In humans increase in intrapancreatic adipose tissue predicts beta-cell dedifferentiation score before diabetes onset: A pilot study

• Published in: Diabetes research and clinical practice Vol. 221; p. 112029
• Main Authors: Cinti, Francesca, Mezza, Teresa, Severi, Ilenia, Moffa, Simona, Giuseppe, Gianfranco Di, Capece, Umberto, Ciccarelli, Gea, Soldovieri, Laura, Brunetti, Michela, Morciano, Cassandra, Gugliandolo, Shawn, Senzacqua, Martina, Avolio, Adriana, Quero, Giuseppe, Tondolo, Vincenzo, Nista, Enrico Celestino, Moroni, Rossana, Cinti, Saverio, Alfieri, Sergio, Gasbarrini, Antonio, Pontecorvi, Alfredo, Giaccari, Andrea
• Format: Journal Article
• Language: English
• Published: Ireland Elsevier B.V 01.03.2025
• Subjects: Adipose tissue; Adipose Tissue - metabolism; Adipose Tissue - pathology; Adult; Aged; Beta cell dedifferentiation; Blood Glucose - metabolism; Cell Dedifferentiation - physiology; Diabetes; Diabetes Mellitus, Type 2 - metabolism; Diabetes Mellitus, Type 2 - pathology; Female; Glucose Intolerance - pathology; Glucose Tolerance Test; Humans; Insulin-Secreting Cells - metabolism; Insulin-Secreting Cells - pathology; Male; Metabolism; Middle Aged; Pancreas - metabolism; Pancreas - pathology; Pilot Projects; Precision medicine; Prediabetic State - pathology; Adipose tissue; Diabetes; Precision medicine; Metabolism; Beta cell dedifferentiation
• ISSN: 0168-8227; 1872-8227; 1872-8227
• DOI: 10.1016/j.diabres.2025.112029

•What is already known about this subject?•Dedifferentiation contributes to β-cell loss in T2D.•Various % of intrapancreatic adipose tissue accumulation have been reported.•What is the key question?•Is the accumulation of WAT related to β-cell dedifferentiation prior to T2D onset?•What are the new findings?•The % of WAT predicts the % of dediff. β-cells.•1-h post-load glycemia is related to the % of WAT and dediff. β-cells.•How might this impact on clinical practice in the foreseeable future?•The reduction of WAT might become a new target to curb T2D onset. The role of intrapancreatic fat (WAT) in the development of T2D remains debated. In T2D, β-cell dedifferentiation is one of the mechanisms responsible for β-cell failure but its role in prediabetes is unknown. We aimed to investigate the relation between WAT and β-cell dedifferentiation prior to diabetes onset. We evaluated pancreatic samples from patients without history of diabetes, who had previously undergone an oral glucose tolerance test and hyperglycemic clamp. Subjects were divided into 3 glucose tolerance groups: normal (NGT), altered (IGT) or newly diagnosed diabetes (nDM). Dedifferentiation and WAT% were morphologically assessed. WAT was higher in nDM patients compared to NGT and IGT (WAT nDM 43.79 ± 20.83 %, IGT 10.67 ± 8.5 %, NGT 4.43 ± 4.37 %).
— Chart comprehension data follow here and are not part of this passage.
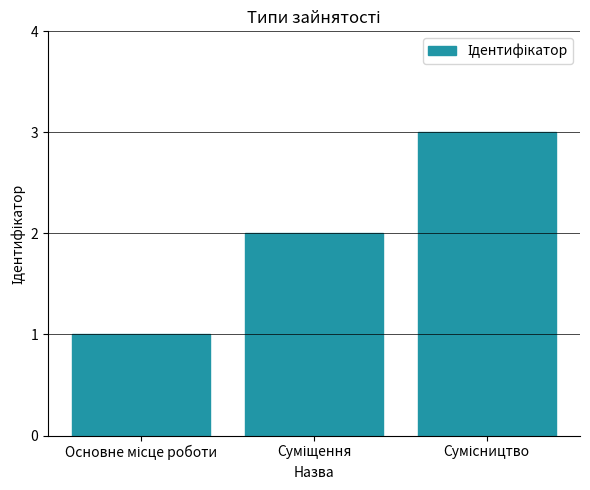

Reading left to right, list all the values displayed in this chart.

1	2	3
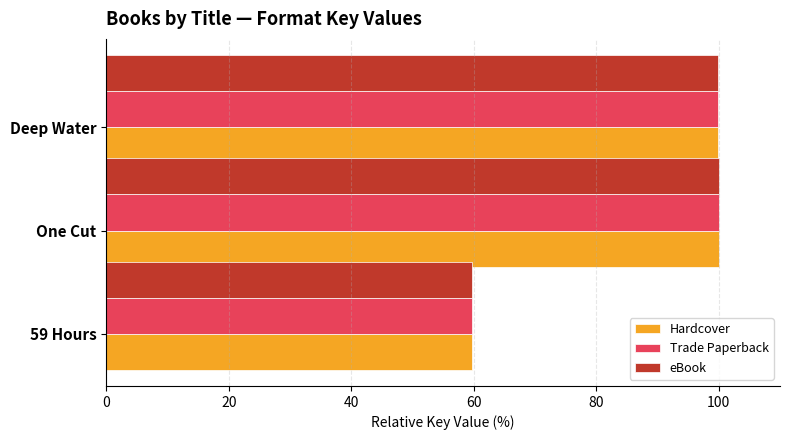

What is the total value across all series at Deep Water?

299.8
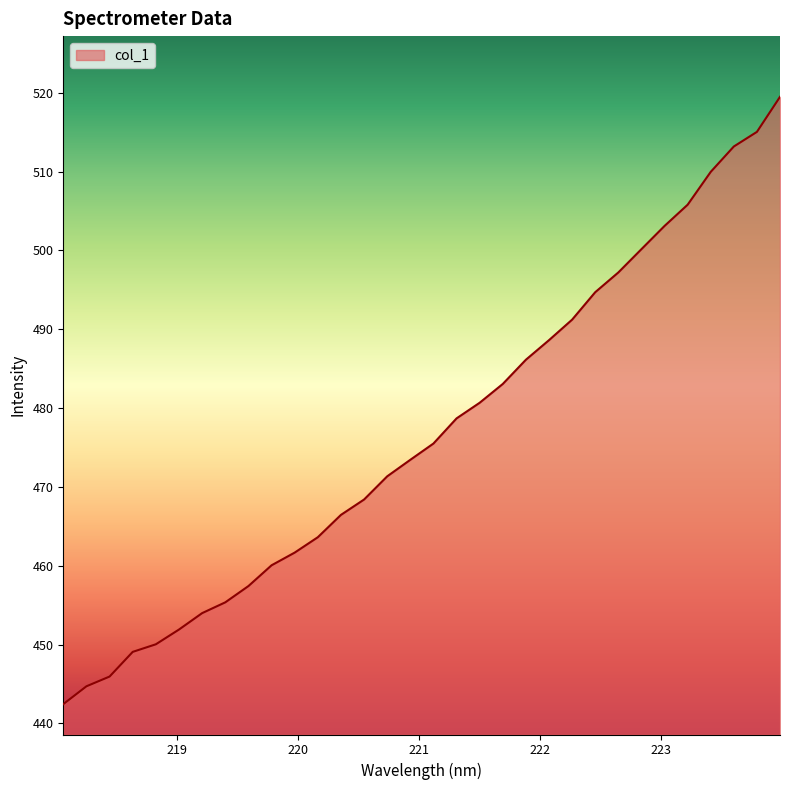

What is the maximum value shown in the chart?

519.5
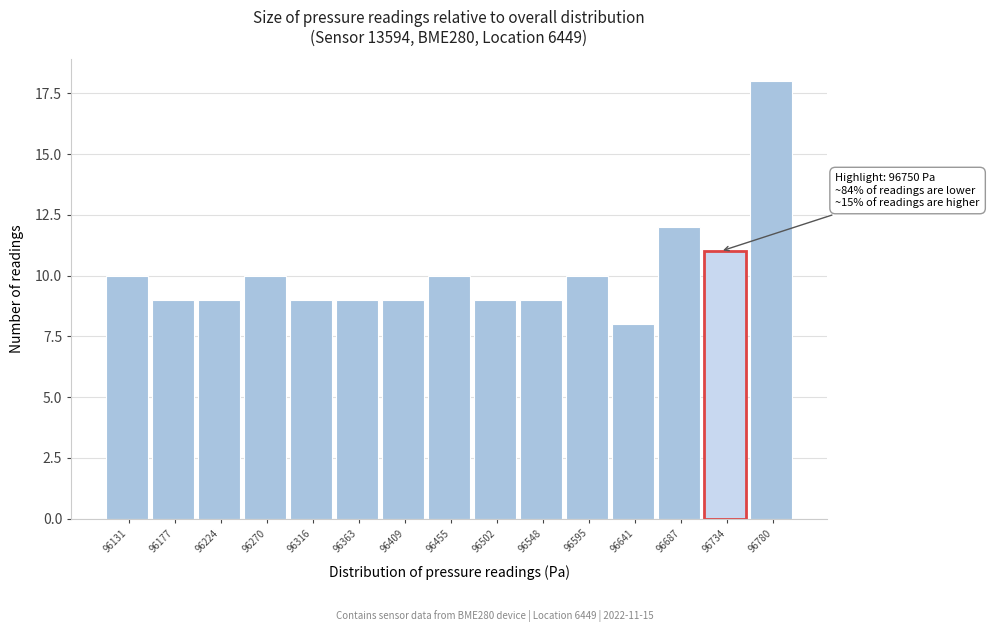

Reading left to right, what are all the values shown in this chart?

10	9	9	10	9	9	9	10	9	9	10	8	12	11	18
We observed a progressive increase in dedifferentiation score, in parallel with worsening glucose tolerance (from NGT to IGT to nDM; 4.8 ± 3.8; 32.37 ± 7.4; 40.38 ± 19 respectively). A strong linear regression established that WAT could statistically significantly predict dedifferentiated β-cells (R = 0.86, p = 0.005), and that the predicted increase in dedifferentiated β-cells was 1.25 points for every extra one-point change in WAT. Interestingly, the WAT and dedifferentiation score variable pair were significantly related to 1-hour post-load glycemia. The accumulation of WAT might be responsible for dedifferentiation, making it a potential new target to curb diabetes onset.